03. Reminders that every moment matters

In any means of storytelling, the audience doesn’t witness every moment of the characters’ lives. We only see the ones the creators recognize as significant enough to merit playing out. In real life, we don’t know which moments these will turn out to be. I’ve been to my local diner hundreds of times. How was I to know it would be over the most generic meal there—a chicken salad club—that I’d realize I’d fallen in love with the boy who would later become my husband?

Many of these game-changers in the show start out as ordinary moments, and I love that. A bus ride turns into a love story. A song at a bar turns into a love story. The children’s birthday party turns into . . . well, another love story. Maybe there’s a theme here, but it’s one I can get behind: you don’t know who you’re going to meet today, or where that person will take you.
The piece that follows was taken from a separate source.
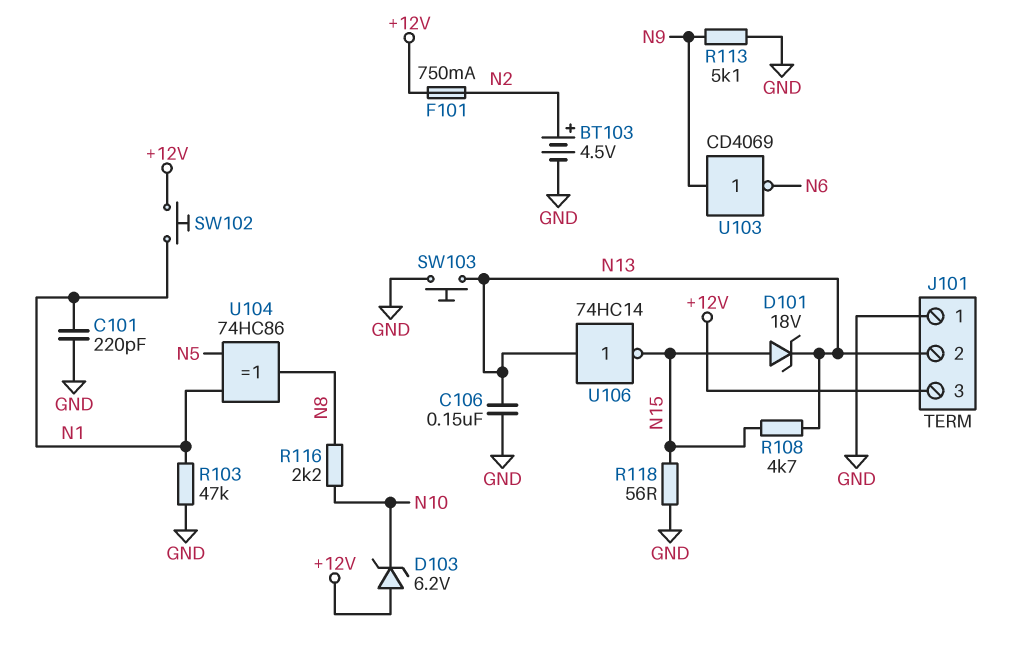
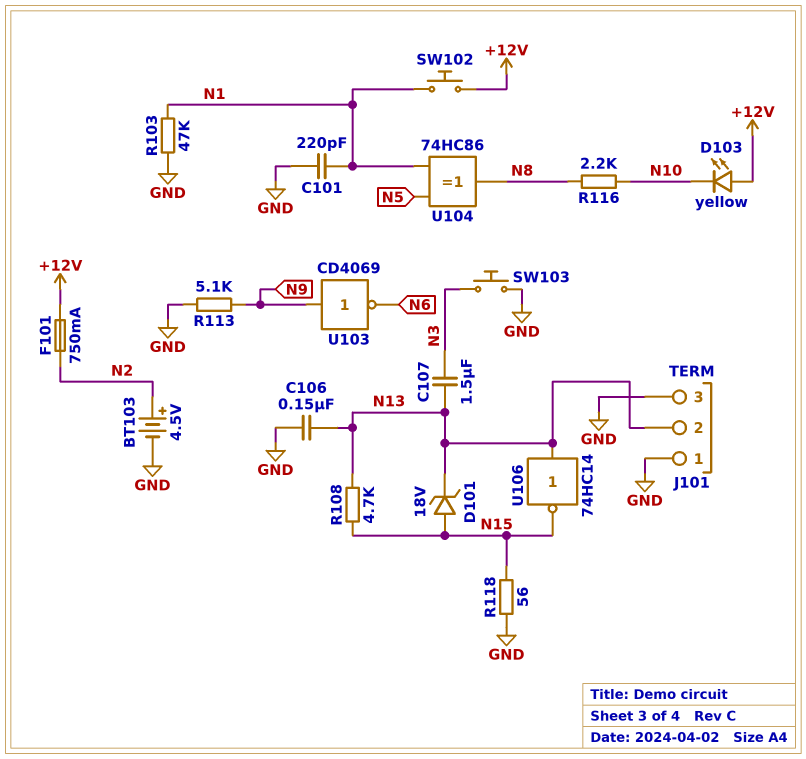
C107: none -> 1.5uF (N3, N13)
D103: zener 6.2V (A +12V, K N10) -> LED yellow (A +12V, K N10)
J101 pin 3: +12V -> GND
SW103: button (GND, N13) -> button (GND, N3)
We’re all flawed, but it’s worth it to be open to the possibilities. Otherwise, you could miss something pretty huge.

04. Tuesdays with Milo

Can we talk about how great it is to have Jess—I mean, Jack—back in our lives? First a peek at present-day Jess in Gilmore Girls: A Year in the Life; now, for a time at least, the return of Tuesdays with Milo Ventimiglia as Jack, father of the Big Three.

Though they’re in different situations, Jess and Jack seem kindred spirits to me. They aren’t perfect. They have limits. But they love with as much of themselves as they are able to give. That final scene last night? I’d watch that on loop, with my husband’s arm around me, just as I did on the couch yesterday. Jess and Jack are worthy of admiration, but they don’t hold a candle to my John (see point 3).

We live in a time when it’s easy to only see others’ achievements and happy faces via social media. Our culture encourages us to push the harder stuff away. This Is Us is a well-timed reality check: no one's perfect. No one’s going to be. Life is messy, and a lot of times, it hurts. When you hurt, you can grow. The Pearson family has brought us together, and that, in my book, is art in its best form.